TEXT SHOWN:
=======
Prescription drugs kill nearly fifteen times as many Americans per year than the casualty toll of domestic terrorist attacks from over thirteen years combined, but still natural alternatives are suppressed and maligned despite a growing body of evidence supporting their far greater safety and efficacy
Since 1997, when the United States became one of only two developed nations that allows direct-to-consumer pharmaceutical advertising, addiction to prescription drugs and prescription drug overdoses have quadrupled (Real Leaders, 2016). In fact, last year, deaths due to prescription drug overdoses surpassed 50,000 per year, dwarfing the number of deaths due to motor vehicle accidents (37,757) and to gun violence (36,252) (Chicago Tribune, 2016).
Especially culpable are synthetic opioids, a class of central nervous system depressants such as tranquilizers, sedatives, and pain relievers, which claimed a death toll of 9,580 people in 2016, representing a 73% increase (Chicago Tribute, 2016). Although abuse of prescription painkillers such as Vicodin and OxyContin only increased by 4%, they took the largest toll, killing 17,536 (Chicago Tribune, 2016). In fact, the Centers for Disease Control (CDC) reported that for the first time in twenty years, the nation’s life expectancy declined, and cited drug overdoses as a significant contributing factor (Chicago Tribune, 2016).
=======
WHAT TO DO: Reproduce word for word the stretch from "Especially culpable are" through "factor (Chicago Tribune, 2016)." in the passage on prescription drug deaths.

INFORMATION:
=======
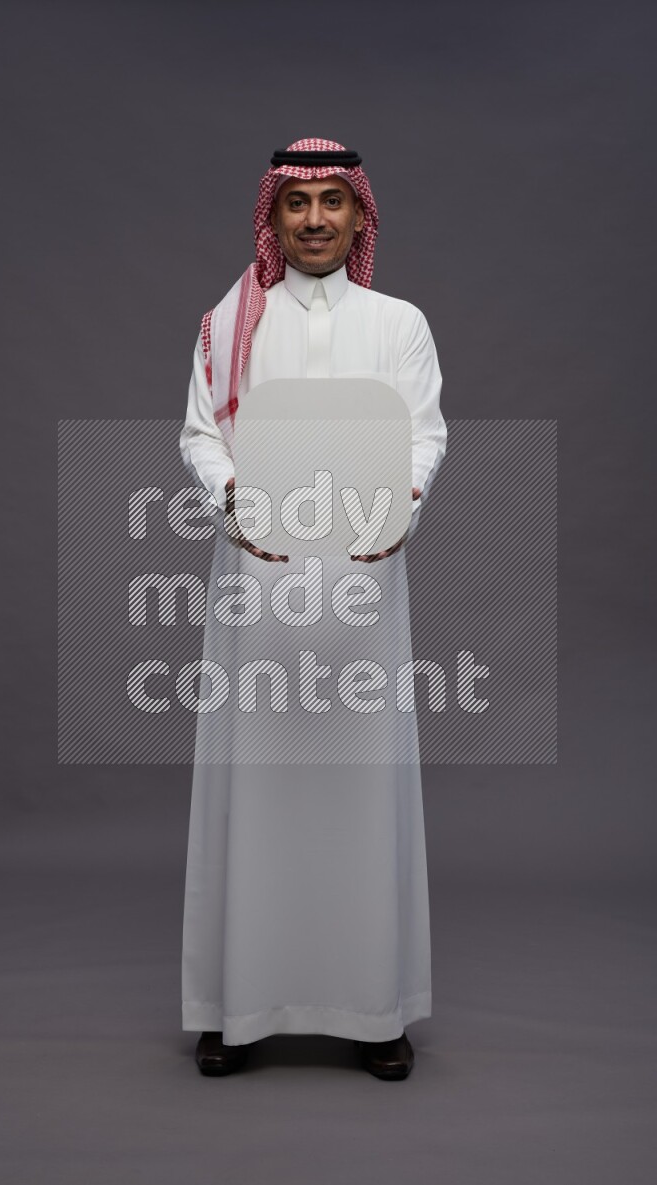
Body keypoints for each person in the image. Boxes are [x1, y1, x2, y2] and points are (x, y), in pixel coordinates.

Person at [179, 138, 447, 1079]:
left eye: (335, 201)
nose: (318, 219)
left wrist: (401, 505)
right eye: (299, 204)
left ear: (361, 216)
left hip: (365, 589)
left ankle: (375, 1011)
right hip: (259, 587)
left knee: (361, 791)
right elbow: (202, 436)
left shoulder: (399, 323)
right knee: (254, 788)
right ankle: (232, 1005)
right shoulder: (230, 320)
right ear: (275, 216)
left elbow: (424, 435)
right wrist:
=======
SOLUTION FOR THIS PROBLEM:
Especially culpable are synthetic opioids, a class of central nervous system depressants such as tranquilizers, sedatives, and pain relievers, which claimed a death toll of 9,580 people in 2016, representing a 73% increase (Chicago Tribute, 2016). Although abuse of prescription painkillers such as Vicodin and OxyContin only increased by 4%, they took the largest toll, killing 17,536 (Chicago Tribune, 2016). In fact, the Centers for Disease Control (CDC) reported that for the first time in twenty years, the nation’s life expectancy declined, and cited drug overdoses as a significant contributing factor (Chicago Tribune, 2016).